[Source data]

※ ※ ※

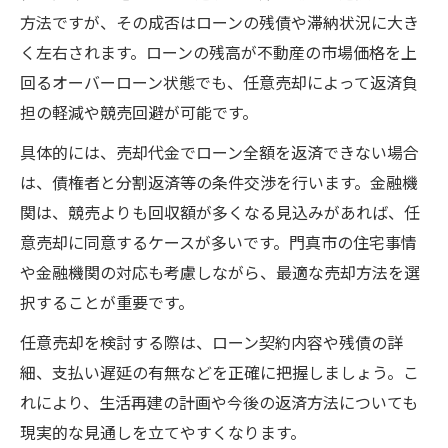
方法ですが、その成否はローンの残債や滞納状況に大き
く左右されます。ローンの残高が不動産の市場価格を上
回るオーバーローン状態でも、任意売却によって返済負
担の軽減や競売回避が可能です。
具体的には、売却代金でローン全額を返済できない場合
は、債権者と分割返済等の条件交渉を行います。金融機
関は、競売よりも回収額が多くなる見込みがあれば、任
意売却に同意するケースが多いです。門真市の住宅事情
や金融機関の対応も考慮しながら、最適な売却方法を選
択することが重要です。
任意売却を検討する際は、ローン契約内容や残債の詳
細、支払い遅延の有無などを正確に把握しましょう。こ
れにより、生活再建の計画や今後の返済方法についても
現実的な見通しを立てやすくなります。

※ ※ ※

▸ **What to produce**:
Every entry above should come back exactly as written, except for its pictures.

▸ **Exercise solution**:
方法ですが、その成否はローンの残債や滞納状況に大き
く左右されます。ローンの残高が不動産の市場価格を上
回るオーバーローン状態でも、任意売却によって返済負
担の軽減や競売回避が可能です。
具体的には、売却代金でローン全額を返済できない場合
は、債権者と分割返済等の条件交渉を行います。金融機
関は、競売よりも回収額が多くなる見込みがあれば、任
意売却に同意するケースが多いです。門真市の住宅事情
や金融機関の対応も考慮しながら、最適な売却方法を選
択することが重要です。
任意売却を検討する際は、ローン契約内容や残債の詳
細、支払い遅延の有無などを正確に把握しましょう。こ
れにより、生活再建の計画や今後の返済方法についても
現実的な見通しを立てやすくなります。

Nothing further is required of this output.